The distribution function of a semiflexible polymer and random walks with constraints

TL;DR

This paper derives an exact mathematical framework for the end-to-end distribution function of a semiflexible polymer, linking it to constrained random walks and algebraic structures, enabling precise calculations of moments.

Contribution

It introduces a novel mapping of the polymer distribution problem onto constrained random walks related to Temperley-Lieb algebra, providing exact formulas and recursion relations for the distribution function.

Findings

Derived an exact expression for the Fourier-Laplace transform of the distribution function.

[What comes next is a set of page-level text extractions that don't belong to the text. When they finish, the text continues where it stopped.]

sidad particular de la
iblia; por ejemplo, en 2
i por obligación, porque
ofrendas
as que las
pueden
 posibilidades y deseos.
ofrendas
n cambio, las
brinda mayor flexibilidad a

Established a recursion relation for computing the distribution function directly.

Calculated moments of the distribution function exactly using matrix methods.

Abstract

In studying the end-to-end distribution function $G(r,N)$ of a worm like chain by using the propagator method we have established that the combinatorial problem of counting the paths contributing to $G(r,N)$ can be mapped onto the problem of random walks with constraints, which is closely related to the representation theory of the Temperley-Lieb algebra. By using this mapping we derive an exact expression of the Fourier-Laplace transform of the distribution function, $G(k,p)$, as a matrix element of an inverse of an infinite rank matrix. Using this result we also derived a recursion relation permitting to compute $G(k,p)$ directly. We present the results of the computation of $G(k,N)$ and its moments. The moments $<r^{2n}>$ of $% G(r,N)$ can be calculated \emph{exactly} by calculating the (1,1) matrix element of $2n$-th power of a truncated matrix of rank $n+1$.